◆ **Text excerpt**
━━━━━━━━━━

FORM OF DISTRIBUTION REINVESTMENT PLAN

EX-10.1 5 d168381dex101.htm EX-10.1 EX-10.1

Exhibit 10.1

FORM OF DISTRIBUTION REINVESTMENT PLAN

Redwood Mortgage Investors IX, LLC, a Delaware limited liability company (the “Company”), has adopted this distribution reinvestment plan (the “Plan”), administered by the Company, a manager of the Company or an unaffiliated third party (the “Administrator”), as agent for members who elect to participate in the Plan (“Participants”), on the terms and conditions set forth below. The Administrator shall be chosen by the Company. The initial Administrator shall be Redwood Mortgage Corp., a California corporation and a manager of the Company.

 

  1.

Election to Participate.    Any purchaser of units of limited liability company interest of the Company (the “Units”), may become a Participant by making a written election to participate on such purchaser’s subscription agreement at the time of subscription for Units. Any member who has not previously elected to participate in the Plan may so elect at any time by completing and executing an enrollment form obtained from the Administrator or any other appropriate documentation as may be acceptable to the Administrator. Participants in the Plan may designate the amount of their cash distributions with respect to all Units owned by them to be reinvested pursuant to the Plan.

━━━━━━━━━━

◆ **Given information**
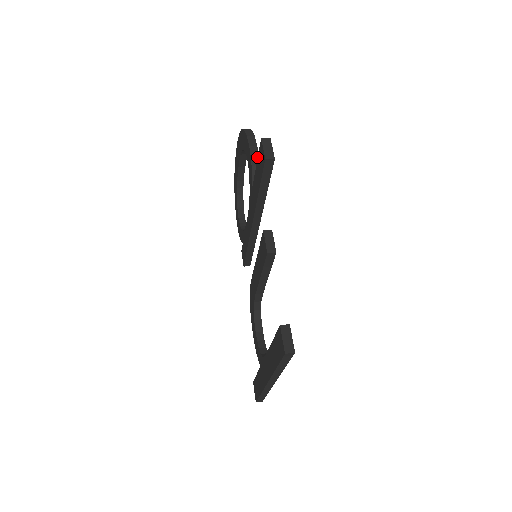
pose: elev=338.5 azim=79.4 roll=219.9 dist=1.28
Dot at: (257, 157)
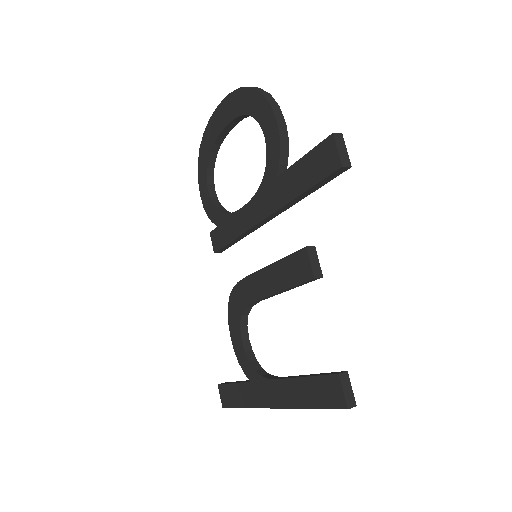
Dot at: (287, 139)
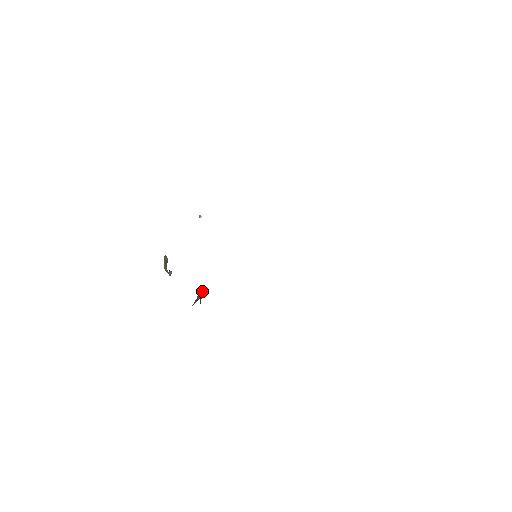
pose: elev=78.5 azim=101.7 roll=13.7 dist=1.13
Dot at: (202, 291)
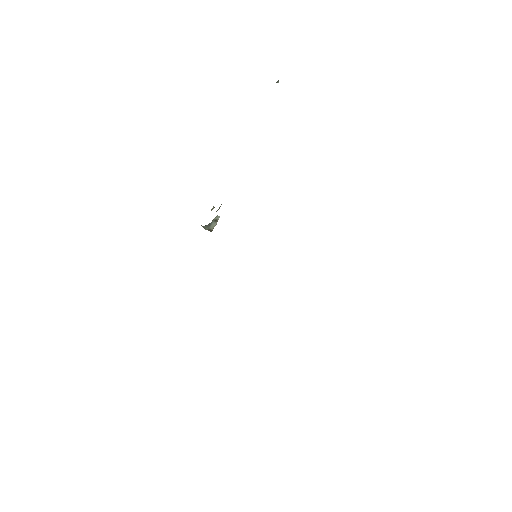
Dot at: occluded
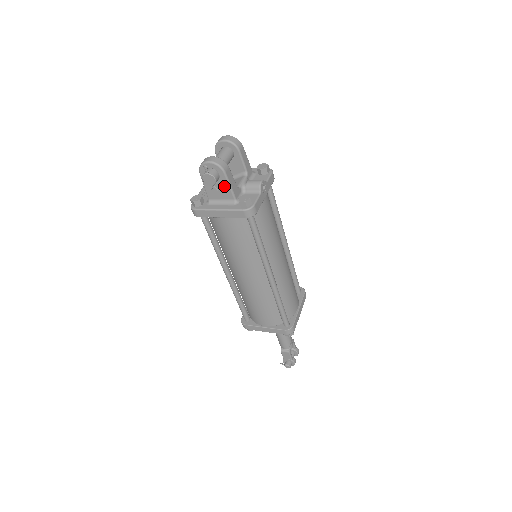
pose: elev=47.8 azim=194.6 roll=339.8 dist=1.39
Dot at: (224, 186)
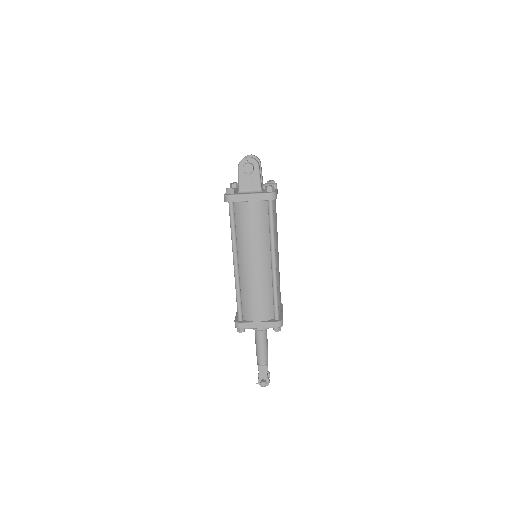
Dot at: (255, 177)
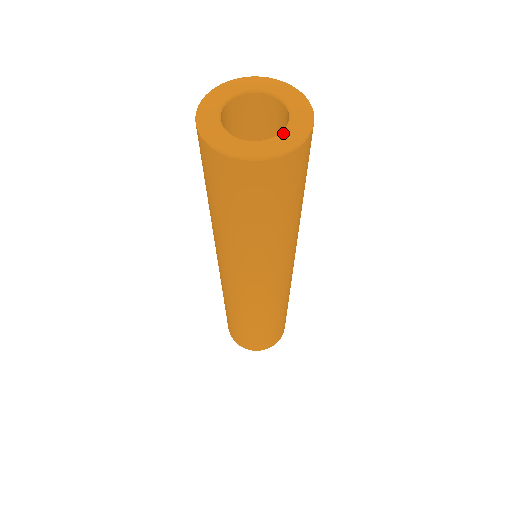
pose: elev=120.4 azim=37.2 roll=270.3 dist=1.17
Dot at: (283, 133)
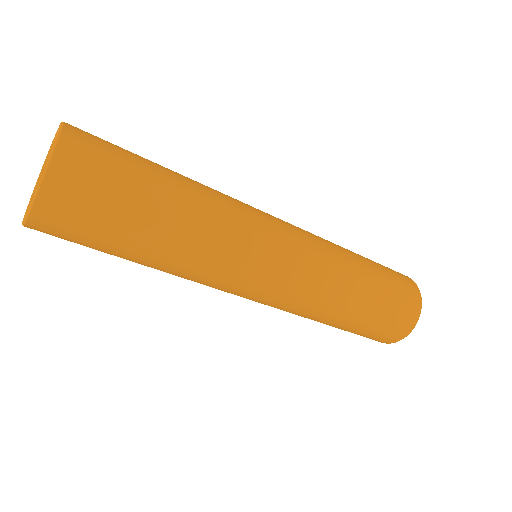
Dot at: occluded
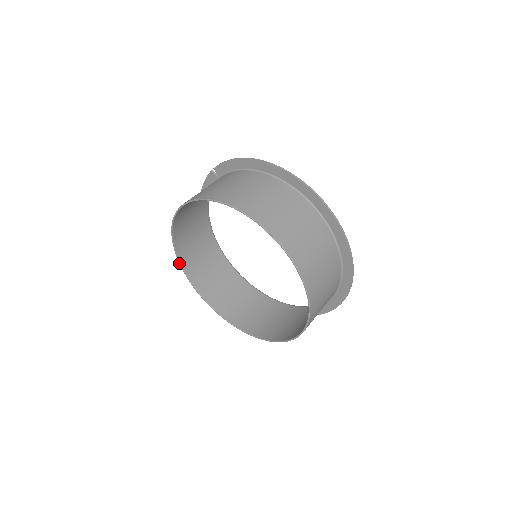
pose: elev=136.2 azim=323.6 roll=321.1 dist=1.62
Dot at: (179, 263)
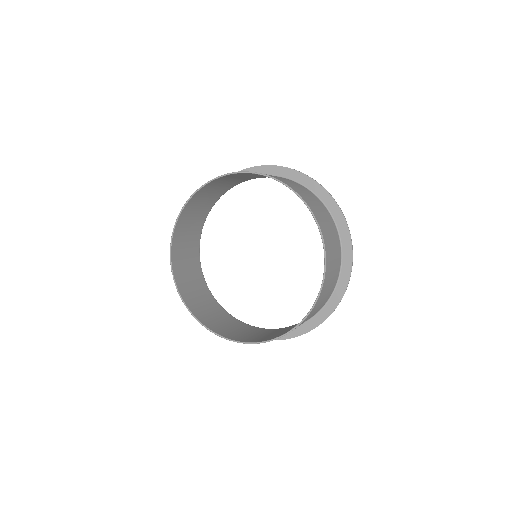
Dot at: occluded
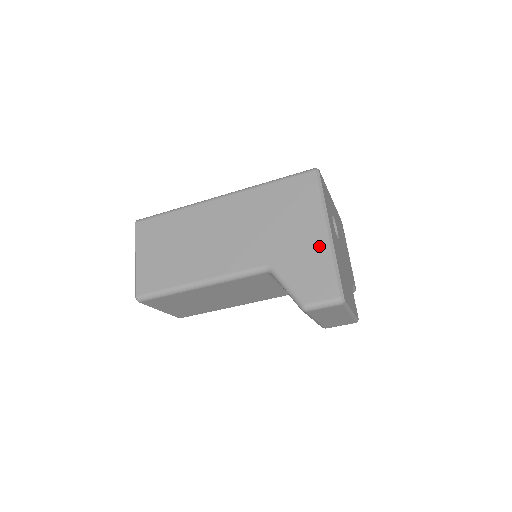
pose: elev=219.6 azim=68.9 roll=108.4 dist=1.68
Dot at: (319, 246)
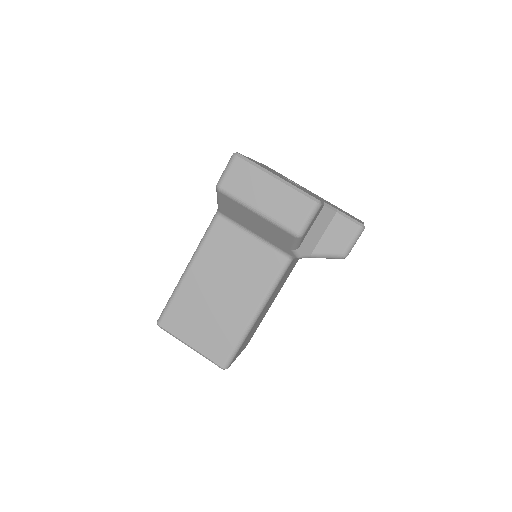
Dot at: occluded
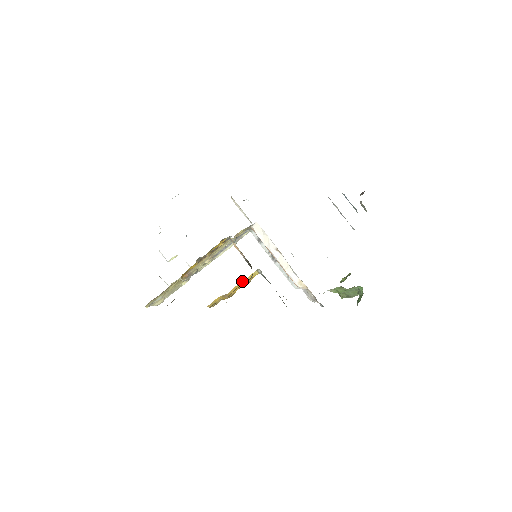
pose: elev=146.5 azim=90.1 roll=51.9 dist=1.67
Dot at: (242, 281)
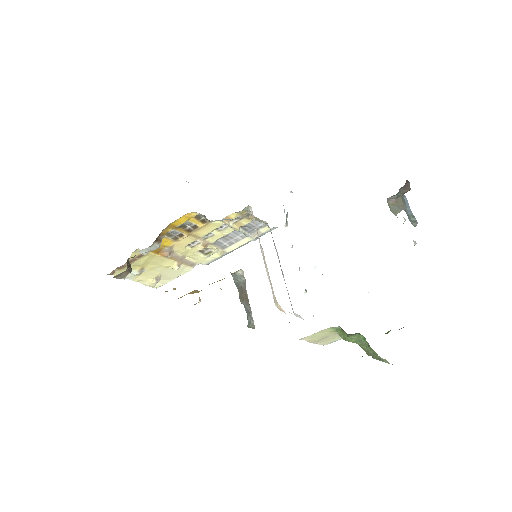
Dot at: occluded
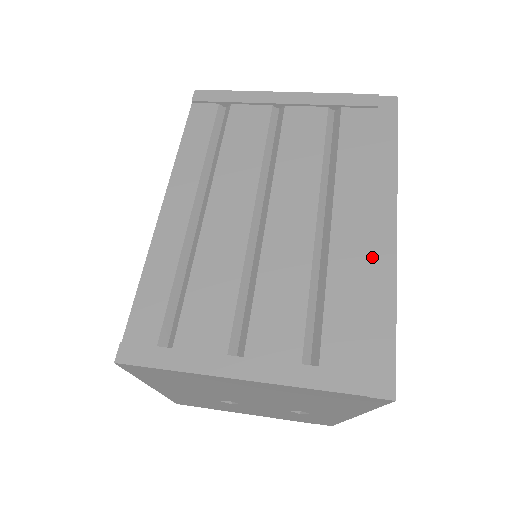
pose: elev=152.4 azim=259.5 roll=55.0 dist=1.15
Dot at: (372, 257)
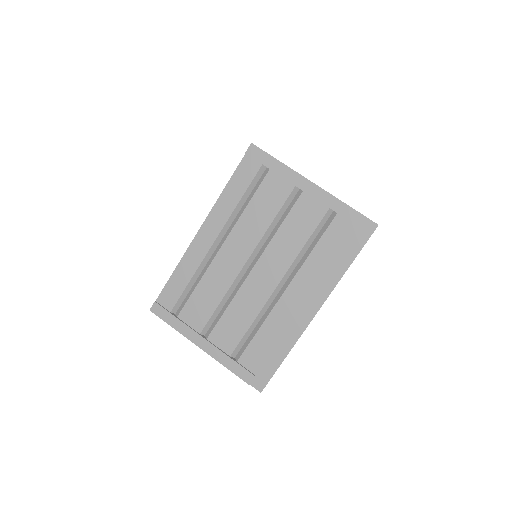
Dot at: (292, 325)
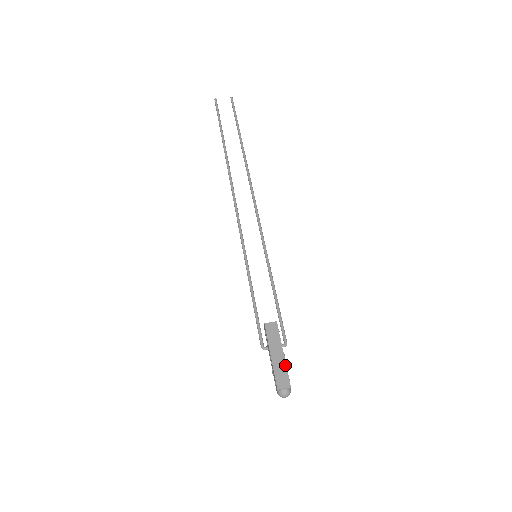
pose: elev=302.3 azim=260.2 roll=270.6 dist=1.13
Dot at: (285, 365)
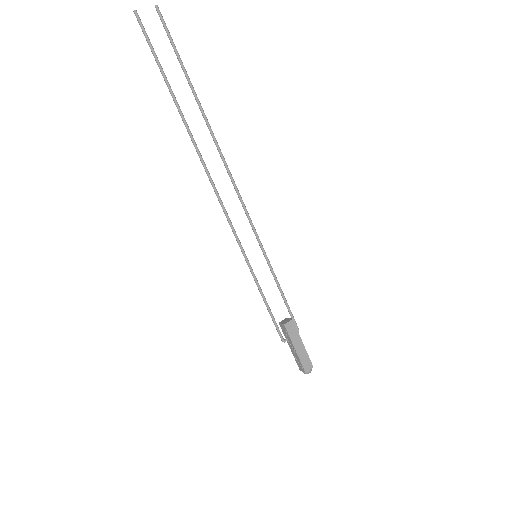
Dot at: (306, 353)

━━━━━━━━━━

◆ **Exercise tasks**
1. Using the distribution reinvestment plan, explain in one to three sentences how a member who did not elect to participate when subscribing for Units can join later.
2. According to the distribution reinvestment plan, in which state is the initial Administrator incorporated?
3. Please extend the distribution reinvestment plan, starting after its last sentence.
The listing above is separate material and has no connection to the distribution reinvestment plan.

◆ **Written answers**
1. Such a member may elect to participate at any time by completing and executing an enrollment form obtained from the Administrator. Any other documentation acceptable to the Administrator may be used instead.

2. California.

3.
 

  2.

Distribution Reinvestment Plan.    The Administrator will receive the designated amount of cash distributions paid by the Company with respect to Units of Participants (collectively, the “Distributions”). Participation will commence with the next Distribution payable after receipt of the Participant’s election pursuant to Section 1 hereof, provided it is received at least ten (10) days prior to the last day of the period to which such Distribution relates. Subject to the preceding sentence, regardless of the date of such election, a holder of Units will become a Participant in the Plan effective on the first day of the period following such election, and the election will apply to the designated amount of Distributions attributable to such period and to all periods thereafter.

 

  3.

General Terms of Plan Investments.    The Administrator will apply all Distributions subject to this Plan, as follows:

 

  (a)

The Administrator will invest Distributions in Units at a price of $1.00 per Unit until the earlier to occur of: (i) the issuance of all Units reserved for issuance pursuant to the Plan; (ii) the termination of the Company’s offering of the Units reserved for issuance under the Plan pursuant to the Company’s prospectus to which this form is an appendix, as thereafter amended or supplemented, and any subsequent offering of Plan Units pursuant to an effective registration statement; or (iii) the termination of this Plan pursuant to Paragraph 9 below.

 

  (b)

No selling commissions, marketing support fee, wholesaling fee or marketing reallowance shall be paid with respect to Units purchased pursuant to the Plan.

 

  (c)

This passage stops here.